The scale of mobility restriction is quantified by United Nations data indicating at least 925 Israeli movement obstacles across the territory, impacting a population of 3.4 million Palestinians. These impediments range from permanent checkpoints and temporary barriers to gated entrances on Palestinian communities and improvised blocks constructed from earth mounds and roadblocks. Unlike standard border controls, these mechanisms often function without a predictable schedule; passage at a checkpoint may hinge entirely on the presence or shift rotation of soldiers, while locked gates remain inaccessible unless manually opened by an individual at their discretion.

Salah al-Khawaja, director of the Central West Bank Department at the Palestinian Colonization and Wall Resistance Commission, highlighted the arbitrary nature of these restrictions to Al Jazeera. "At any point, a soldier can decide to close the entrance [to a village], cutting entire communities off from the surrounding areas," he stated, underscoring how security protocols effectively fracture social cohesion without temporal or spatial consistency.

This fragmentation is not merely a collection of isolated roadblocks but an integrated architecture of movement control designed around the expansion of illegal Israeli settlements. Al-Khawaja described this as a comprehensive system wherein bypass roads connect growing settlement clusters while encircling Palestinian towns in their entirety. Consequently, infrastructure intended to facilitate access for settlers simultaneously isolates Palestinian communities from one another. According to al-Khawaja, the network's primary objective appears to be the deliberate isolation and territorial division of villages rather than genuine security concerns.

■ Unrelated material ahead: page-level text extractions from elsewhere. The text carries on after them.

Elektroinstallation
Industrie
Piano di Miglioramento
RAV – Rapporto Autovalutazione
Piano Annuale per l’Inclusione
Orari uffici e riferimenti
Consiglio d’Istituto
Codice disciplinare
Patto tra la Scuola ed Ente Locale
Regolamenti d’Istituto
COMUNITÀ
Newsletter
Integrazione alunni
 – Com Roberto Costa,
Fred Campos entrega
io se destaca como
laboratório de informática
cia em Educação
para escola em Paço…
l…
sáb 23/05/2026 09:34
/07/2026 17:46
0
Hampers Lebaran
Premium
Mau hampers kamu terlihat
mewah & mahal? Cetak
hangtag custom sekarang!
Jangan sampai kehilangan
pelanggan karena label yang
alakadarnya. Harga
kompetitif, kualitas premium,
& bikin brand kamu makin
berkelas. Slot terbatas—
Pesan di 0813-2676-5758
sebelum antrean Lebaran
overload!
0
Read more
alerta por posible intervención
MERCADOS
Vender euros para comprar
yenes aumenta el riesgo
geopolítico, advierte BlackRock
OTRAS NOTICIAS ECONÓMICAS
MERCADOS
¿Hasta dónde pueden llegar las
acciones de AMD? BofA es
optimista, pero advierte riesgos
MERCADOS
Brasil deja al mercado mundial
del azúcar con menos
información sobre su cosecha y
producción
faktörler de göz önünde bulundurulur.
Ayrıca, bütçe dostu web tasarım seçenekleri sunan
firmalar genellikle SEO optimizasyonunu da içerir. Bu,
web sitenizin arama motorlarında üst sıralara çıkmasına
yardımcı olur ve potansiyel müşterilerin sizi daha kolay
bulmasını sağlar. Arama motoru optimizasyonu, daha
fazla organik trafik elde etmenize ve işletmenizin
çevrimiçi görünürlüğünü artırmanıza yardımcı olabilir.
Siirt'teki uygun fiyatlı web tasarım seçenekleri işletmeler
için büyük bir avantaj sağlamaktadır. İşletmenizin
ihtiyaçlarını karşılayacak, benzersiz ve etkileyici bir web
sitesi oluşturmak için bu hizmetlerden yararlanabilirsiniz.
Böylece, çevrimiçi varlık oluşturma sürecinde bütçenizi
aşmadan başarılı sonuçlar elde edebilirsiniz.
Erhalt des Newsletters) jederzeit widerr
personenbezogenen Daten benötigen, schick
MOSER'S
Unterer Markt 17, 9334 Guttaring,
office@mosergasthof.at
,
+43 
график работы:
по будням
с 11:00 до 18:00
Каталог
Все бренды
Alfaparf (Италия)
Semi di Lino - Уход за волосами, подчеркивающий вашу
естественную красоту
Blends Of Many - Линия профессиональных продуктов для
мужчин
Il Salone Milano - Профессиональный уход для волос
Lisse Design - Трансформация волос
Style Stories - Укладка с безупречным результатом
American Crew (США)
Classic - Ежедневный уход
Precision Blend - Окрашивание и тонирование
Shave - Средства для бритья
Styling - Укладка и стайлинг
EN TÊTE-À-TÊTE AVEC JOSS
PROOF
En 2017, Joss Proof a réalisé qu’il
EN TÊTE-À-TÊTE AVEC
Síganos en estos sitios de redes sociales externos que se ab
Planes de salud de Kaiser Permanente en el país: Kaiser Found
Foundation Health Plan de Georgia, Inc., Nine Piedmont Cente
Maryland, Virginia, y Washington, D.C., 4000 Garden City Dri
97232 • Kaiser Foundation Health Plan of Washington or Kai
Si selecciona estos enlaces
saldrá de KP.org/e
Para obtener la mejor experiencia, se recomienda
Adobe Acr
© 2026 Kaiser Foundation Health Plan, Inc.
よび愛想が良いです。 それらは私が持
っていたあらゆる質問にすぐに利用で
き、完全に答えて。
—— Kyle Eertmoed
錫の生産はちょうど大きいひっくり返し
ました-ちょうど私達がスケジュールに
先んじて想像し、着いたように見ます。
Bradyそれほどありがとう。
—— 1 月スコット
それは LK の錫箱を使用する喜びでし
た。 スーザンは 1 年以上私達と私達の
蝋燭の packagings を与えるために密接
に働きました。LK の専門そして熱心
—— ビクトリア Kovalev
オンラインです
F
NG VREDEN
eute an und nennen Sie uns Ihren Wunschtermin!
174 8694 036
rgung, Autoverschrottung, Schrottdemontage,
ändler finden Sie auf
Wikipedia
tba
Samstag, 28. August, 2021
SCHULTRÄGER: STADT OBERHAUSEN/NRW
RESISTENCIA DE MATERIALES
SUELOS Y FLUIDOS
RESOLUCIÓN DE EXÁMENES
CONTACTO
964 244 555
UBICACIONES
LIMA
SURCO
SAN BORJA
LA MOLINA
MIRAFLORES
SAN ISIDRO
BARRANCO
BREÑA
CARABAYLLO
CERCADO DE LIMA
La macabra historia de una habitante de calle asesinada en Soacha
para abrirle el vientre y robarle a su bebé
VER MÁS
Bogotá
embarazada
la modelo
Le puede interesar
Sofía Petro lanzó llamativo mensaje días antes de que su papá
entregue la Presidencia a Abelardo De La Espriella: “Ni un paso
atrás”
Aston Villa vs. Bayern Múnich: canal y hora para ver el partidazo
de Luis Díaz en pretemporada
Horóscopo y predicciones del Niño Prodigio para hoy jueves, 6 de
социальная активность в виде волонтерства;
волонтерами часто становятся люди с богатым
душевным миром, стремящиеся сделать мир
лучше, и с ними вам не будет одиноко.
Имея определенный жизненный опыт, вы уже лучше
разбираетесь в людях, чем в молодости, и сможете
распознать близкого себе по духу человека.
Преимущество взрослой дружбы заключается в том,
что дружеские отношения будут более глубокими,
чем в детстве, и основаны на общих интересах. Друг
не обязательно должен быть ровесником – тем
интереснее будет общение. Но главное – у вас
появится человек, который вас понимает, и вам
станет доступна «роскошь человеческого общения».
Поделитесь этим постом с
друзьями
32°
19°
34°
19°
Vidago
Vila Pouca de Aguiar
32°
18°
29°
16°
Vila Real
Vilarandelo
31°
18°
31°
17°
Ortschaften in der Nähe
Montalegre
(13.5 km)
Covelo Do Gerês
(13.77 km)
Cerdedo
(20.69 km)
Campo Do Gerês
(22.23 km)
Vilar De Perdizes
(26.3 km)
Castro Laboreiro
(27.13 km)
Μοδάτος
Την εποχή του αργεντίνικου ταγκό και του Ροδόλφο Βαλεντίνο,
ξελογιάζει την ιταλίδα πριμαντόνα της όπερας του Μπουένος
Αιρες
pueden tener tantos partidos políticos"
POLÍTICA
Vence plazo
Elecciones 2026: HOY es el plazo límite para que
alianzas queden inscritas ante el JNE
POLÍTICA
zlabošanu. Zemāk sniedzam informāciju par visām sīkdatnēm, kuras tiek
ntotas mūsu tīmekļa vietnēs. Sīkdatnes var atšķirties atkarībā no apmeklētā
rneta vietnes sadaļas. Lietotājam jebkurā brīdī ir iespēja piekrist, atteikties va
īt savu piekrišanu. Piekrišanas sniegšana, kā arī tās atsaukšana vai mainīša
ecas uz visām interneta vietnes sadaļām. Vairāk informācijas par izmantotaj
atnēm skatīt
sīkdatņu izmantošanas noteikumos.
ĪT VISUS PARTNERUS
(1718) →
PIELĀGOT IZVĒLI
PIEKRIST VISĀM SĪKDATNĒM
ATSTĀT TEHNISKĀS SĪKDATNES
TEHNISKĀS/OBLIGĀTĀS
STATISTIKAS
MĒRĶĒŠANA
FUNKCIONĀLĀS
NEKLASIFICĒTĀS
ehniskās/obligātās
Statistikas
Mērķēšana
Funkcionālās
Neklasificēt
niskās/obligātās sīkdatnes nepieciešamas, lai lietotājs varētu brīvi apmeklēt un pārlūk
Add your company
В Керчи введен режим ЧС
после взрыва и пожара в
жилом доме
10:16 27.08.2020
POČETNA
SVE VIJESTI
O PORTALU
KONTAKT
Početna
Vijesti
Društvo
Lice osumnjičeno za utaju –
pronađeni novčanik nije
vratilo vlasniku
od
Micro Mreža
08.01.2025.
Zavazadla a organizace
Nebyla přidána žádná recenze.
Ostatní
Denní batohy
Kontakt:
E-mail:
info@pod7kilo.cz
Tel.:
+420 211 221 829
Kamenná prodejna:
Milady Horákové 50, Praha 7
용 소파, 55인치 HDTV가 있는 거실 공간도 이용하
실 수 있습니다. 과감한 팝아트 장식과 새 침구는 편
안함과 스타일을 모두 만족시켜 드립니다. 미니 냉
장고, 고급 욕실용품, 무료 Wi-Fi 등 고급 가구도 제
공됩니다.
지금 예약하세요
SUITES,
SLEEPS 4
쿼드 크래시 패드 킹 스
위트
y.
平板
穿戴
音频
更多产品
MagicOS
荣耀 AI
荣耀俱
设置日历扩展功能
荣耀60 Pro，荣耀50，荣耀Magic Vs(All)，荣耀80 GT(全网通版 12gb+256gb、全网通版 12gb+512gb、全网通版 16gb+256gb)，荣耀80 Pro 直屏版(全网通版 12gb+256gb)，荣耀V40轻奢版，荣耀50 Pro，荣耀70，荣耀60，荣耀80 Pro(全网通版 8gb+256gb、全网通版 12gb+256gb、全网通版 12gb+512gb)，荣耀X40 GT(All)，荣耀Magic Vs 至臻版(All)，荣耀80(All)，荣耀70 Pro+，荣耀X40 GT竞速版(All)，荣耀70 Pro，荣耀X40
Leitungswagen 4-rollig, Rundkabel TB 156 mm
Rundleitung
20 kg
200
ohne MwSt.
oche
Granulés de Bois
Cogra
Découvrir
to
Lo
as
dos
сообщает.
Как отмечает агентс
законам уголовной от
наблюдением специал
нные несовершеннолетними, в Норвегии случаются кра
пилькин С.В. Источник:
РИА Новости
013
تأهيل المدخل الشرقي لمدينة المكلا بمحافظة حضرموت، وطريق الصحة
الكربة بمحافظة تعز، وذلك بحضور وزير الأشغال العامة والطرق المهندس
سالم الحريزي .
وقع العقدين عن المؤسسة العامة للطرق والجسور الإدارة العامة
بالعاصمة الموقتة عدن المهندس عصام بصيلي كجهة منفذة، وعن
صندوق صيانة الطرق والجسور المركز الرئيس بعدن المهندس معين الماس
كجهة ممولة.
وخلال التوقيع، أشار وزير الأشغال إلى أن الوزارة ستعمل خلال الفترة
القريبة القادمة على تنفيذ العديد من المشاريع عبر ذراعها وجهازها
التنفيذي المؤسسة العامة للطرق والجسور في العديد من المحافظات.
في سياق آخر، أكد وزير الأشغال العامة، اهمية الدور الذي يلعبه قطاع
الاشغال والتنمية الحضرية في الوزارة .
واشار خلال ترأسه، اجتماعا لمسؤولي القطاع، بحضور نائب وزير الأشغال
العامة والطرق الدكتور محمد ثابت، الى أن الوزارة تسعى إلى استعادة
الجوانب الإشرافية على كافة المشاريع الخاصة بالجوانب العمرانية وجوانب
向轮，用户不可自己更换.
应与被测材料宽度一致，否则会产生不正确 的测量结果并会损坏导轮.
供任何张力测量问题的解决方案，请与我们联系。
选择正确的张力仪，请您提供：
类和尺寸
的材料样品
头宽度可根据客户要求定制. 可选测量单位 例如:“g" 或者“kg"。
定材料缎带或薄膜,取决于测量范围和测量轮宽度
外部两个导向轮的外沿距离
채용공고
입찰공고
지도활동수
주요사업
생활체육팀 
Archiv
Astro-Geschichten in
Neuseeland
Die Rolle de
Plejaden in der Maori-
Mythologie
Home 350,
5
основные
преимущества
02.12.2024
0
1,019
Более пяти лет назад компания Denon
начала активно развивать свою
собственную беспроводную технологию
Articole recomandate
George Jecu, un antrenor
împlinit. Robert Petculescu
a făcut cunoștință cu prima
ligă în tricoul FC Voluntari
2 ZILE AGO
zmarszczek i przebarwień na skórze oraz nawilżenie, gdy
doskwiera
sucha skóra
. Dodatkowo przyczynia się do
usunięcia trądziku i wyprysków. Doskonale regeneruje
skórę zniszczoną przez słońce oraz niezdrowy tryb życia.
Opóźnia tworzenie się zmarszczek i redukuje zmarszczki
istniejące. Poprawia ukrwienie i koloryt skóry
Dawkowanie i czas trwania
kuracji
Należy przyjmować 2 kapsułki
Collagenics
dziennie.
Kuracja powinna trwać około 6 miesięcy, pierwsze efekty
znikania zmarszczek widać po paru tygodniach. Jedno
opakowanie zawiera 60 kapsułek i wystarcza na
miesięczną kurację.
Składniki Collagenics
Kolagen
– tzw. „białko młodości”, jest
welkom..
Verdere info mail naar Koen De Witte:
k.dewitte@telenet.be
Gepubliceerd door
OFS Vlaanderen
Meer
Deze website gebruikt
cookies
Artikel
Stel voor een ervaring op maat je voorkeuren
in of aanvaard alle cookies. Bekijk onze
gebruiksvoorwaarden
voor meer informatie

The human cost becomes most acute during medical emergencies, where delays in reaching treatment can prove fatal. The tragedy of Ahmad serves as a stark illustration of these systemic failures; restrictions persisted even after his death, with military authorities contacting his family to dictate funeral conditions. These instructions included prohibitions on political slogans, martyr posters, and public displays, accompanied by threats of repercussions for non-compliance. At the graveside, the sole flag displayed was draped over his coffin.

Ahmad was the cherished only son of Yasmine and her husband Maarouf, born after nine years of infertility struggles and three unsuccessful rounds of fertility treatment that preceded him with three daughters aged 11, 10, and 3. Following his passing, his father endured a profound physical toll, refusing food or water in his grief. His aunt, Senyora Zaid, standing beside the fresh grave, expressed the collective psychological breakdown gripping the family: "We are all going crazy now," she said, recounting her relative's desperate pleas to retrieve their son from beyond the tomb.